Harry Orlyk- The Year's Dark Days,

March 20 through May 2

 

Into the Harvested Field, 2009, oil on linen, Harry Orlyk

 

Artist Statement:

 

The year’s dark days begin with harvesting what the year’s bright days produce. After this, northern regions show the increasing effects of diminishing sunlight on open spaces. In the current winter, with paint on prepared linen surfaces, my neighbors’ lands are listened to like friends I have grown old with; those dearest to me are of how the light fell on the land at a given time, more about the sun than the clock.

The year’s phases shifts local color, when advancing through time.  This, as much as the sun’s place in the sky, presents infinite variations, so even very familiar places can be exotic, occasionally made more so when the motif is occupied by people. Each evening this past autumn, workers left the potato harvest near the village of Salem, New York, giving themselves and their machines the night to rest.  I painted the resting machines where they stood, in the light before darkness.  Harvest Study is one of 25 paintings of this theme made during September and October, 2009.

 

Ten paintings of this harvest theme are included in the Bennington exhibit, along with another twenty focused on the fields at Salem’s edge, belonging to a series I call Many Ways into the Village.

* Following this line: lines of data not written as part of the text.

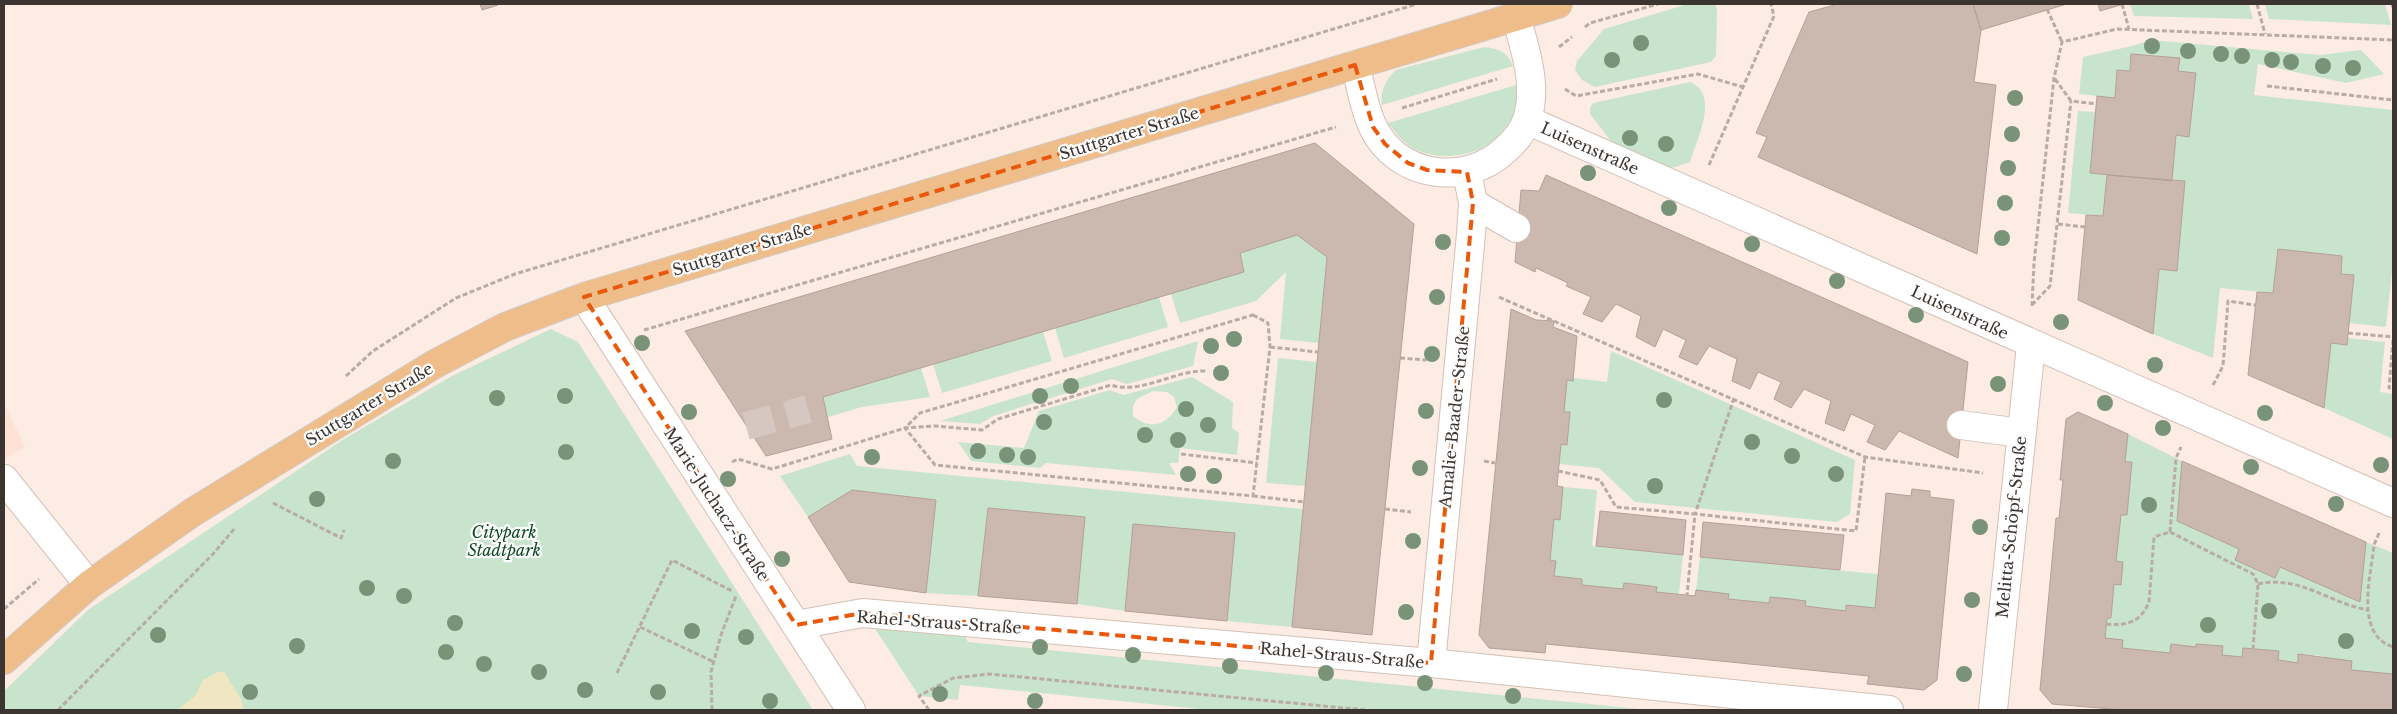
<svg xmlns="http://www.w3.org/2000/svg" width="2397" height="714" viewBox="0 0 2397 714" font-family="'Libre Baskerville',serif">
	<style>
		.built { fill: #fee2d5 }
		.green { fill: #c8e4cc; fill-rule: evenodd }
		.sand { fill: #f0e6c1 }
		.building { fill: #cbb8ae; stroke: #b3a097 }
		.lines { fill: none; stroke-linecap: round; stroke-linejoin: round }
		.minor-tunnel { stroke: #d6c7c0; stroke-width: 28; stroke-dasharray: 28 14; stroke-linecap: butt }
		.minor-casing { stroke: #d3c0b6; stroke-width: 30 }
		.major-casing { stroke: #d0cecd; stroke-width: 30 }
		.path { stroke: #b9aca5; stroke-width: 3; stroke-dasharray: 5 2.5; stroke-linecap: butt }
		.minor { stroke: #fff; stroke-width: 28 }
		.major { stroke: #efbd8a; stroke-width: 28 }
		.tree { fill: #799379 }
		.marked { fill: none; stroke: #e8590c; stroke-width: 4; stroke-dasharray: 10 6; stroke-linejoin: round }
		.labels { text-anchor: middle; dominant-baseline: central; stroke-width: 4.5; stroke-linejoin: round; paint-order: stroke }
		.street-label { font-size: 16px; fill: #3c3430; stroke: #fdfdfd }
		.park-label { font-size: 16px; font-style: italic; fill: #0d4a21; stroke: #fdfdfd }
	</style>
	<rect width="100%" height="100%" fill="#fcece4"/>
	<path class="built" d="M4 403 25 447 4 459Z"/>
	<path class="green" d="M1688 4H1714L1717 8 1716 56 1711 62 1595 87 1582 80 1575 70 1577 61 1604 29Z
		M2130 4H2249L2253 19 2134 16Z
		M2265 4H2385L2391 25 2269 19Z
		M2151 40 2320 55 2361 50 2384 74 2346 83 2258 64 2254 95 2393 110V261L2386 327 2349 323 2354 275 2341 274 2342 256 2278 249 2273 293 2220 288 2213 358 2153 334 2159 269 2177 270 2185 181 2172 179 2176 135 2189 136 2196 73 2178 71 2179 58 2132 54 2130 71 2117 70 2115 98 2079 94 2083 57 2132 46Z
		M1484 47C1499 49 1507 51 1513 66L1382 105C1380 90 1385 81 1396 70Z
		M1690 82C1720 94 1697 139 1690 162L1672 168 1614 145 1590 114V108L1593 103Z
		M1516 85C1516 93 1517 102 1515 109 1505 149 1455 165 1419 151 1405 146 1397 134 1388 123Z
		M2078 111 2096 112 2090 173 2107 175 2103 216 2068 213Z
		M1297 235 1327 257 1319 343 1280 339 1286 272 1256 301 1180 323 1171 294 1244 272 1240 253Z
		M1159 297 1168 327 1064 358 1055 328Z
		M551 329 578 342 813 710H4V691L89 609 344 439 452 376Z
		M1043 332 1052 361 942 393 933 364Z
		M2348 338 2385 342 2380 392 2393 394V439L2324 408 2331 343 2347 345Z
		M1198 341 1193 366 1127 384 1112 379 993 416 980 424 940 421Z
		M1611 351 1855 460 1850 514 1837 522 1635 502 1599 468 1559 464 1561 444H1567L1570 413 1564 412 1567 380 1573 381V378L1607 382Z
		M1278 358 1317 362 1305 486 1266 483Z
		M921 368 930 397 862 407 828 417 823 397Z
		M1192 377 1233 402 1232 428 1239 433 1237 455 1180 448 1178 463H1169L1176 475 1046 463 1040 468 971 461 958 442 1024 448 1039 411 1110 390 1123 395ZM1153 391 1167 392 1174 397 1177 407C1166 426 1150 430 1133 416V406L1137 399Z
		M2128 434 2182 461 2177 521 2239 549 2235 560 2275 578 2280 567 2360 602 2366 542 2393 553V674L2351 670 2324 659V656L2298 654V663L2278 660V651L2243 648 2242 657 2222 655 2223 646 2196 644V647L2171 644 2170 653 2122 648V640L2105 638 2107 618H2111L2114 584 2121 585 2123 562 2116 561 2121 515H2127L2132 463 2125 462Z
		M850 454 857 466 1303 509 1292 627 1227 621 1234 533 1133 524 1125 611 1077 604 1085 517 988 508 978 596 926 593 936 500 852 490 808 517 780 476Z
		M1563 487 1597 490 1592 546 1683 555 1679 594 1656 592V587L1624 583 1623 589 1582 585V579L1554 576 1556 561 1550 560 1554 519 1560 520Z
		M1700 557 1878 574 1875 608 1847 605 1846 611 1805 606 1806 601 1770 597 1769 603 1728 599V594L1696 590Z
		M872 624 961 629 968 642 1650 710H1209L960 685 958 700 919 696Z"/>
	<path class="sand" d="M218 672H224L241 699 244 710H177L196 695 203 680Z"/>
	<path class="building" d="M480 4H498V5L482 10Z
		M1838 4H1973L1981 30 1974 82 1996 85 1977 254 1758 157 1767 137 1756 133 1809 12Z
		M1973 4H2067L1981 30Z
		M2098 4H2124L2100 11Z
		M2131 54 2180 58 2178 71 2196 73 2189 137 2176 135 2172 181 2090 173 2097 96 2115 98 2117 70 2130 71Z
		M1315 143 1414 224 1372 635 1292 627 1327 257 1297 235 1240 253 1244 272 823 397 832 439 766 456 685 331Z
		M1546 175 1968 362 1958 458 1899 431 1885 450 1867 442 1875 425 1851 414 1844 431 1825 423 1831 401 1804 389 1791 408 1774 399 1781 382 1758 372 1750 389 1732 381 1737 359 1709 346 1697 365 1679 357 1686 340 1663 329 1655 347 1636 337 1641 316 1616 304 1602 322 1583 314 1591 297 1566 286 1568 283 1536 268 1535 272 1515 262 1521 190 1539 191Z
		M2107 175 2185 181 2177 271 2159 269 2153 334 2078 300 2086 215 2103 216Z
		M2278 249 2342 256 2341 274 2354 275 2347 345 2331 343 2324 408 2248 375 2257 292 2273 293Z
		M1511 309 1536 320 1554 321 1553 327 1577 336 1573 381 1567 380 1564 412H1570L1567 445 1561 444 1557 486 1563 487 1560 520 1554 519 1550 560 1556 561 1554 576 1582 579V585L1623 589 1624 583 1642 585 1657 587 1656 592 1695 596 1696 590 1729 594 1728 599 1769 603 1770 597 1791 599 1806 601 1805 606 1846 611V605L1875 608 1886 493 1911 496 1912 489 1930 491V497L1954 500 1937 680 1924 690 1867 684 1869 676 1680 657 1546 644 1545 653 1489 648 1479 635Z
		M2078 412 2128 434 2125 462H2132L2127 515H2121L2116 561 2123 562 2121 585 2114 584 2111 618H2107L2105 638 2123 640 2122 648 2170 653 2171 644 2196 647V644L2223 646 2222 655 2242 657 2243 648 2279 651 2278 660 2298 663V654L2352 661 2351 670 2393 674V710H2123L2052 704 2040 690 2056 518H2059L2063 480H2060L2066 419Z
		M2182 461 2366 542 2360 602 2280 567 2275 578 2235 560 2239 549 2177 521Z
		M852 490 936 500 926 593 849 582 808 517Z
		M988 508 1085 517 1077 604 978 596Z
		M1600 511 1686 520 1683 555 1596 546Z
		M1703 522 1844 535 1840 570 1700 557Z
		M1133 524 1235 533 1227 621 1125 611Z"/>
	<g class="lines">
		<path class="minor-tunnel" d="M746 426 808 409"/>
		<defs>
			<path id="minor" d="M1355 65C1361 85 1364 109 1373 127 1397 178 1466 187 1505 150 1514 142 1523 132 1527 120 1538 85 1525 50 1516 16
				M1527 120 2393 503
				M1473 203 1516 228
				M584 297 851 710
				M1961 425 2021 433
				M4 479 89 585
				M796 625 863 613 1431 663 1889 710
				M1431 663 1471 234 1473 203 1467 172
				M1993 710 2031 345"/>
			<path id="major" d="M4 660 89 585 193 512 433 365 505 327 584 297 1558 4"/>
		</defs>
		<use href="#minor" class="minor-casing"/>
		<use href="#major" class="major-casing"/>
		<path class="path" d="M2122 4 2129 29
			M2257 4 2265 34
			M2392 4 2393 8
			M2047 9 2062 42
			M1585 27 1590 23 1658 4
			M1559 47 1572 37
			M2055 79 2071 101 2097 104
			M2267 86 2393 100
			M1565 89 1576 96 1698 74 1743 87
			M1402 108 1497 79
			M1709 165 1774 16 1771 4
			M2058 224 2085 227
			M1499 297 1865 457 1983 473
			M2032 305 2050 286 2071 101
			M2032 306 2034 263 2054 78 2062 42 2117 29 2393 40
			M1253 315 1268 323 1270 347 1253 496 935 465 905 428 920 413Z
			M644 330 1336 127
			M2348 333 2393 337
			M2393 340 2389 388H2393
			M1270 347 1318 352
			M1400 358 1427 360
			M346 376 373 351 456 298 515 274 1417 4
			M2213 385 2223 366 2228 301 2255 305
			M1734 398 1695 514 1856 531 1865 457
			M1181 454 1257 463
			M1484 461 1495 463
			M732 462 738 459 772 469 905 428 935 426 982 430 998 419 1111 385C1141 395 1174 370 1206 371
			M1558 471 1600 480 1616 507 1695 514 1687 595
			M1253 496 1305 502
			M273 503 341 538 344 530
			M1385 509 1411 512
			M2170 532 2253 574 2258 584 2253 649
			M2379 533 2374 545C2371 576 2354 634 2393 647
			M2258 584C2300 575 2329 603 2368 610
			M4 609 39 579
			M2106 624C2127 626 2141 622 2149 602L2154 537 2170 532 2176 458 2181 447
			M640 627 714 662
			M617 673 672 560 732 591
			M58 710 213 554 235 528
			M712 710 711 672 721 635 736 596
			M929 710 919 696 953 678 990 674 1365 710"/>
		<use href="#minor" class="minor"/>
		<use href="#major" class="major"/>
	</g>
	<g class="tree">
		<circle cx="1641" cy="43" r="8"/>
		<circle cx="2152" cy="46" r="8"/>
		<circle cx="2188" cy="51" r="8"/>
		<circle cx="2221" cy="54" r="8"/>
		<circle cx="2242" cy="56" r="8"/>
		<circle cx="1612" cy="60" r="8"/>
		<circle cx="2272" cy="60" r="8"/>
		<circle cx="2291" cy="62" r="8"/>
		<circle cx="2323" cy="66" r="8"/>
		<circle cx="2353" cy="68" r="8"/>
		<circle cx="2015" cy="98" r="8"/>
		<circle cx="2012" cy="134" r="8"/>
		<circle cx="1630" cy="138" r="8"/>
		<circle cx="1666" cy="144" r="8"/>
		<circle cx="2008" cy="168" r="8"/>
		<circle cx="1588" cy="173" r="8"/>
		<circle cx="2005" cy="203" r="8"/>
		<circle cx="1669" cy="208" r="8"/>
		<circle cx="2002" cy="238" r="8"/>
		<circle cx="1443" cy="242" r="8"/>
		<circle cx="1752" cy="244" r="8"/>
		<circle cx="1837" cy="281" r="8"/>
		<circle cx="1437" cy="297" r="8"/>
		<circle cx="1916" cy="315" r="8"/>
		<circle cx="2061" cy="322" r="8"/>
		<circle cx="1234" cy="339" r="8"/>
		<circle cx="642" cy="343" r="8"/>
		<circle cx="1211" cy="346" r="8"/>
		<circle cx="1432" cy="354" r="8"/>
		<circle cx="2155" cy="365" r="8"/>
		<circle cx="1221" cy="373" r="8"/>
		<circle cx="1998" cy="384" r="8"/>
		<circle cx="1071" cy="386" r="8"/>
		<circle cx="565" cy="396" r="8"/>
		<circle cx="1040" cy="396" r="8"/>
		<circle cx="497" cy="398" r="8"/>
		<circle cx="1664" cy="400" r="8"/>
		<circle cx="2105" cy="403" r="8"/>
		<circle cx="1186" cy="409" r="8"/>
		<circle cx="1426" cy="411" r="8"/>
		<circle cx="689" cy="412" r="8"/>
		<circle cx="2265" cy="413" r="8"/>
		<circle cx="1044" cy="422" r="8"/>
		<circle cx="1208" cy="425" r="8"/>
		<circle cx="2163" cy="428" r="8"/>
		<circle cx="1145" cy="435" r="8"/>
		<circle cx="1178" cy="440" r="8"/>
		<circle cx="1752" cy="442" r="8"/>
		<circle cx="978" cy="451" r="8"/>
		<circle cx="566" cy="452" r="8"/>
		<circle cx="1007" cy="455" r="8"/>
		<circle cx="1792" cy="456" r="8"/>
		<circle cx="872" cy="457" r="8"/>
		<circle cx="1028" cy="457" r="8"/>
		<circle cx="393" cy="461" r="8"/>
		<circle cx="2381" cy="465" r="8"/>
		<circle cx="2251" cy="467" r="8"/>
		<circle cx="1420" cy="468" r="8"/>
		<circle cx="1188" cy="474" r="8"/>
		<circle cx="1836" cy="474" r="8"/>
		<circle cx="1214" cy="476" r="8"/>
		<circle cx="728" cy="479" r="8"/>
		<circle cx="1655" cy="486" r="8"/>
		<circle cx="317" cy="499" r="8"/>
		<circle cx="2336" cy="504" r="8"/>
		<circle cx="2149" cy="505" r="8"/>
		<circle cx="1980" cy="527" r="8"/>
		<circle cx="1413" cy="541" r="8"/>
		<circle cx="782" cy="559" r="8"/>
		<circle cx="367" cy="588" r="8"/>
		<circle cx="404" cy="596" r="8"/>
		<circle cx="1972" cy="600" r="8"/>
		<circle cx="2269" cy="611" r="8"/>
		<circle cx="1406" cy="612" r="8"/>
		<circle cx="455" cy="623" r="8"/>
		<circle cx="2208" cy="625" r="8"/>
		<circle cx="692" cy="631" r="8"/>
		<circle cx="158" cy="635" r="8"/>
		<circle cx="746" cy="637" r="8"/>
		<circle cx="2346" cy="641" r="8"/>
		<circle cx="297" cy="646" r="8"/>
		<circle cx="1040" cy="647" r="8"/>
		<circle cx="446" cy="652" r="8"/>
		<circle cx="1133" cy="655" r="8"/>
		<circle cx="484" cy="664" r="8"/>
		<circle cx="1230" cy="666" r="8"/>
		<circle cx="539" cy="672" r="8"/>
		<circle cx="1326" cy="673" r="8"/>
		<circle cx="1964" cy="674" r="8"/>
		<circle cx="1425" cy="683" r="8"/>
		<circle cx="585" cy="690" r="8"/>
		<circle cx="250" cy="692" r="8"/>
		<circle cx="658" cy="692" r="8"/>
		<circle cx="940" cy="694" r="8"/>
		<circle cx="1513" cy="696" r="8"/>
		<circle cx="770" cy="701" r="8"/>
		<circle cx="1035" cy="701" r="8"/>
	</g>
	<path class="marked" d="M1355 65 1373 127 1385 144 1408 163 1427 170 1467 172 1473 203 1431 663 863 613 796 625 584 297Z"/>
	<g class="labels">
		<g class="street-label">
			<text transform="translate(1129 133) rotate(-17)">Stuttgarter Straße</text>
			<text transform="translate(1590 148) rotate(24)">Luisenstraße</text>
			<text transform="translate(742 249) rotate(-17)">Stuttgarter Straße</text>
			<text transform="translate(1960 312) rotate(25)">Luisenstraße</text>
			<text transform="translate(369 404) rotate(-31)">Stuttgarter Straße</text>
			<text transform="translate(1454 417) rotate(-84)">Amalie-Baader-Straße</text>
			<text transform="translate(717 504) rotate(57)">Marie-Juchacz-Straße</text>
			<text transform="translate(2011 527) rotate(-84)">Melitta-Schöpf-Straße</text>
			<text transform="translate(939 622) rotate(4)">Rahel-Straus-Straße</text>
			<text transform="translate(1342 655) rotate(5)">Rahel-Straus-Straße</text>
		</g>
		<g class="park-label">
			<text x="504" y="532">Citypark<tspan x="504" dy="18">Stadtpark</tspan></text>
		</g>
	</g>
	<rect width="2397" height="714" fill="none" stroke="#3c3430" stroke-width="10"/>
</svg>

Thirty five years of tracking this process, connecting open spaces to paint, has led me to the painter I have become.

 

State of Craft, May 22 through October 31

 

Over the last five decades, Vermont has emerged as one of the epicenters of the crafts revival in America.  However, the artistic, social, and economic history of the contemporary crafts movement in the Green Mountain State has previously not been comprehensively researched and presented in a major museum exhibition... until now.

 

Baby Blocks by Michelle Holzapfel, 1984

 

State of Craft, the major exhibition of the Bennington Museum’s 2010 season, will feature more than 125 objects by 86 Vermont craftspeople, including master artists, emerging artists, and key individuals throughout the more than fifty year time frame of the studio craft movement, c. 1960-2010. This history will be told in a series of vignettes spread throughout the museum’s temporary exhibition galleries based on the themes that have emerged from curatorial research and oral history interviews conducted by the Vermont Folklife Center. In addition, the exhibition will include audio tours, historical photographs and documents, and text describing each artist’s role in the larger cultural and social history of the studio craft movement.

 

 

Journey Necklace by Jennifer Kahn, 2007

 

The major themes explored in the exhibition will be:

 

Living by "Making"

Over the past 50 years, Vermont has become one of the rural epicenters of the national studio craft movement as a result of an influx of young people who were drawn to the state during the 1960s and ‘70s back-to-the-land era. Beside examining the cultural roots of the early and successive generations of craftspeople, this theme will explore the challenge of sustaining an artistic career in a small rural state: how individuals have become professionals either through formal education, apprenticeship or other ways; if they focus on production work or one-of-a-kind art pieces and whether they work alone or with others; how technology has affected their work and how they market it; and if craft can sustain a new generation of artists.

 

Karen Karnes teaching a workshop at Frog Hollow, Middlebury, VT, 1982

 

Communities and Connections

 

Communities of craftspeople have developed throughout Vermont as creative individuals gravitated towards geographic regions for education, marketing reasons, or because of a strong artist culture. Recalling historic creative enclaves, the Weston Priory, where Brother Thomas Bezanson made his renowned ceramics, was established for religious reasons. Some clusters (such as Putney, Plainfield, Bradford) devolved from intentional communities formed during the counterculture movement.  Connections have also formed within craft media (particularly glass) and guilds, or through organizational marketing efforts, teaching and international associations. Internet-based connections link a new generation of craftspeople to other artists as well as markets.

 

Edge of Town by Judith Reilly, 2004

 

Inspirations

The interplay between traditional craft and expressive craft and the multiplicity of artistic influences provide a framework for understanding the diverse nature of contemporary craft in Vermont.   Some artists are directly inspired by Vermont’s pastoral and forested landscape but for others the landscape simply provides a quiet place of refuge that allows creativity to flourish.  The effects of global and ethnic influences on aesthetics and design will also be highlighted as sources of inspiration.  In addition, the role of values derived from the counterculture movement will be examined, particularly in how they manifest in the current trend towards environmental responsibility.

 

Dreams Persuaded by Wendy and Harry Bessett, 2007

 

State of Craft will be the centerpiece of a year long statewide showcase of Vermont crafts coordinated by the Vermont Crafts Council, with many attendant exhibitions and related programming occurring throughout the Green Mountain State.